### ABOUT THIS TASK
Please reproduce the data below exactly, from the first line to the last.

Items from a data source:

= = =

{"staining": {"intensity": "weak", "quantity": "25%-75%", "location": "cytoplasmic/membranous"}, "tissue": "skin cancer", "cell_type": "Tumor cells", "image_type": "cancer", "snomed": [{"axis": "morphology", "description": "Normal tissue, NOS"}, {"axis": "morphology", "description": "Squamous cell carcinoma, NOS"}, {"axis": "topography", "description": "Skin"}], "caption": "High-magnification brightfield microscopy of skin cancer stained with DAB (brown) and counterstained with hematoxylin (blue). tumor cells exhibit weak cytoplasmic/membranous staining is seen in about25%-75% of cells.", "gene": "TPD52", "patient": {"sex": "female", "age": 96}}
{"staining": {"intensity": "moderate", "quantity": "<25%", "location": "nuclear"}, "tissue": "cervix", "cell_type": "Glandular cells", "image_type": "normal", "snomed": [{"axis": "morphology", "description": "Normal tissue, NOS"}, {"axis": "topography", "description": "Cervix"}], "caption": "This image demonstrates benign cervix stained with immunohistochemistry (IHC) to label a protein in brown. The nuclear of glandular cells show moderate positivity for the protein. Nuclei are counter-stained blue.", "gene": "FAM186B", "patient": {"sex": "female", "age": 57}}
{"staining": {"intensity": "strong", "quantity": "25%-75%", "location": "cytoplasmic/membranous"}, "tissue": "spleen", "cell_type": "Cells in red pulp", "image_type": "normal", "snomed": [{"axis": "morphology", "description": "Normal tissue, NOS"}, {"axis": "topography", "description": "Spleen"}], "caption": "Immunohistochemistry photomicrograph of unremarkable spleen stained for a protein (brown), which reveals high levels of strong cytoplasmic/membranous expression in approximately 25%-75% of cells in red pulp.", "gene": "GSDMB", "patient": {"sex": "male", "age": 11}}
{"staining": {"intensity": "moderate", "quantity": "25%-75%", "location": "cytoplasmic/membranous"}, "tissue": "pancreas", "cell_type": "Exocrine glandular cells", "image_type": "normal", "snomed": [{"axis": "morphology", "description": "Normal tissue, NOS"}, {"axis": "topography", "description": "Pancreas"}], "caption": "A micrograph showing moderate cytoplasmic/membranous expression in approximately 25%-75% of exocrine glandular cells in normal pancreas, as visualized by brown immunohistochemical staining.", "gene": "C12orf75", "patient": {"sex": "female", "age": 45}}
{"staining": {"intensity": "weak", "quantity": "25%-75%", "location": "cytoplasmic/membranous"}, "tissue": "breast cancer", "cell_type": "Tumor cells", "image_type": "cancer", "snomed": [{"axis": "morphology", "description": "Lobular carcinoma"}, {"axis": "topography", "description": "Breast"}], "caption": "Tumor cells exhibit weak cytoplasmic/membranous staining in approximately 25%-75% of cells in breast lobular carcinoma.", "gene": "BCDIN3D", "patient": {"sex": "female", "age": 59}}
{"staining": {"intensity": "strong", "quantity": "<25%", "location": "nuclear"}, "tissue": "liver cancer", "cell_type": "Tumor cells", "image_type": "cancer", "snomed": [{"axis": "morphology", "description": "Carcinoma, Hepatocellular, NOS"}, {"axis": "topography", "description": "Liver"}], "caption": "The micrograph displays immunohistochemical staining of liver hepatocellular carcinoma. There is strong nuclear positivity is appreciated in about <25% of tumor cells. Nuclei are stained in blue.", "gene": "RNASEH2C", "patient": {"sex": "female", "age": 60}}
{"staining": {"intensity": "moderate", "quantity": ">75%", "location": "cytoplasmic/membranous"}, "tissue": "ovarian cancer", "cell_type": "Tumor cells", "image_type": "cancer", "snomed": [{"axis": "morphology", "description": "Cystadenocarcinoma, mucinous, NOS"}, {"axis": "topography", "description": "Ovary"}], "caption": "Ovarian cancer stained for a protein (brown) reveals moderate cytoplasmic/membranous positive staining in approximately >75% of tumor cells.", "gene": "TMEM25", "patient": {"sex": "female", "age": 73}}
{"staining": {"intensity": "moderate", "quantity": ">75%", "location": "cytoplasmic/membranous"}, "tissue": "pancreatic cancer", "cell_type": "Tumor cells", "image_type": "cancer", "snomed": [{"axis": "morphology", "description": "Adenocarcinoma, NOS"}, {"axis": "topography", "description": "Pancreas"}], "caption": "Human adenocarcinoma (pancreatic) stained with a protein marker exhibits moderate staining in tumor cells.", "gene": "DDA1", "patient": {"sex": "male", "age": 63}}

= = =

### TASK SOLUTION
{"staining": {"intensity": "weak", "quantity": "25%-75%", "location": "cytoplasmic/membranous"}, "tissue": "skin cancer", "cell_type": "Tumor cells", "image_type": "cancer", "snomed": [{"axis": "morphology", "description": "Normal tissue, NOS"}, {"axis": "morphology", "description": "Squamous cell carcinoma, NOS"}, {"axis": "topography", "description": "Skin"}], "caption": "High-magnification brightfield microscopy of skin cancer stained with DAB (brown) and counterstained with hematoxylin (blue). tumor cells exhibit weak cytoplasmic/membranous staining is seen in about25%-75% of cells.", "gene": "TPD52", "patient": {"sex": "female", "age": 96}}
{"staining": {"intensity": "moderate", "quantity": "<25%", "location": "nuclear"}, "tissue": "cervix", "cell_type": "Glandular cells", "image_type": "normal", "snomed": [{"axis": "morphology", "description": "Normal tissue, NOS"}, {"axis": "topography", "description": "Cervix"}], "caption": "This image demonstrates benign cervix stained with immunohistochemistry (IHC) to label a protein in brown. The nuclear of glandular cells show moderate positivity for the protein. Nuclei are counter-stained blue.", "gene": "FAM186B", "patient": {"sex": "female", "age": 57}}
{"staining": {"intensity": "strong", "quantity": "25%-75%", "location": "cytoplasmic/membranous"}, "tissue": "spleen", "cell_type": "Cells in red pulp", "image_type": "normal", "snomed": [{"axis": "morphology", "description": "Normal tissue, NOS"}, {"axis": "topography", "description": "Spleen"}], "caption": "Immunohistochemistry photomicrograph of unremarkable spleen stained for a protein (brown), which reveals high levels of strong cytoplasmic/membranous expression in approximately 25%-75% of cells in red pulp.", "gene": "GSDMB", "patient": {"sex": "male", "age": 11}}
{"staining": {"intensity": "moderate", "quantity": "25%-75%", "location": "cytoplasmic/membranous"}, "tissue": "pancreas", "cell_type": "Exocrine glandular cells", "image_type": "normal", "snomed": [{"axis": "morphology", "description": "Normal tissue, NOS"}, {"axis": "topography", "description": "Pancreas"}], "caption": "A micrograph showing moderate cytoplasmic/membranous expression in approximately 25%-75% of exocrine glandular cells in normal pancreas, as visualized by brown immunohistochemical staining.", "gene": "C12orf75", "patient": {"sex": "female", "age": 45}}
{"staining": {"intensity": "weak", "quantity": "25%-75%", "location": "cytoplasmic/membranous"}, "tissue": "breast cancer", "cell_type": "Tumor cells", "image_type": "cancer", "snomed": [{"axis": "morphology", "description": "Lobular carcinoma"}, {"axis": "topography", "description": "Breast"}], "caption": "Tumor cells exhibit weak cytoplasmic/membranous staining in approximately 25%-75% of cells in breast lobular carcinoma.", "gene": "BCDIN3D", "patient": {"sex": "female", "age": 59}}
{"staining": {"intensity": "strong", "quantity": "<25%", "location": "nuclear"}, "tissue": "liver cancer", "cell_type": "Tumor cells", "image_type": "cancer", "snomed": [{"axis": "morphology", "description": "Carcinoma, Hepatocellular, NOS"}, {"axis": "topography", "description": "Liver"}], "caption": "The micrograph displays immunohistochemical staining of liver hepatocellular carcinoma. There is strong nuclear positivity is appreciated in about <25% of tumor cells. Nuclei are stained in blue.", "gene": "RNASEH2C", "patient": {"sex": "female", "age": 60}}
{"staining": {"intensity": "moderate", "quantity": ">75%", "location": "cytoplasmic/membranous"}, "tissue": "ovarian cancer", "cell_type": "Tumor cells", "image_type": "cancer", "snomed": [{"axis": "morphology", "description": "Cystadenocarcinoma, mucinous, NOS"}, {"axis": "topography", "description": "Ovary"}], "caption": "Ovarian cancer stained for a protein (brown) reveals moderate cytoplasmic/membranous positive staining in approximately >75% of tumor cells.", "gene": "TMEM25", "patient": {"sex": "female", "age": 73}}
{"staining": {"intensity": "moderate", "quantity": ">75%", "location": "cytoplasmic/membranous"}, "tissue": "pancreatic cancer", "cell_type": "Tumor cells", "image_type": "cancer", "snomed": [{"axis": "morphology", "description": "Adenocarcinoma, NOS"}, {"axis": "topography", "description": "Pancreas"}], "caption": "Human adenocarcinoma (pancreatic) stained with a protein marker exhibits moderate staining in tumor cells.", "gene": "DDA1", "patient": {"sex": "male", "age": 63}}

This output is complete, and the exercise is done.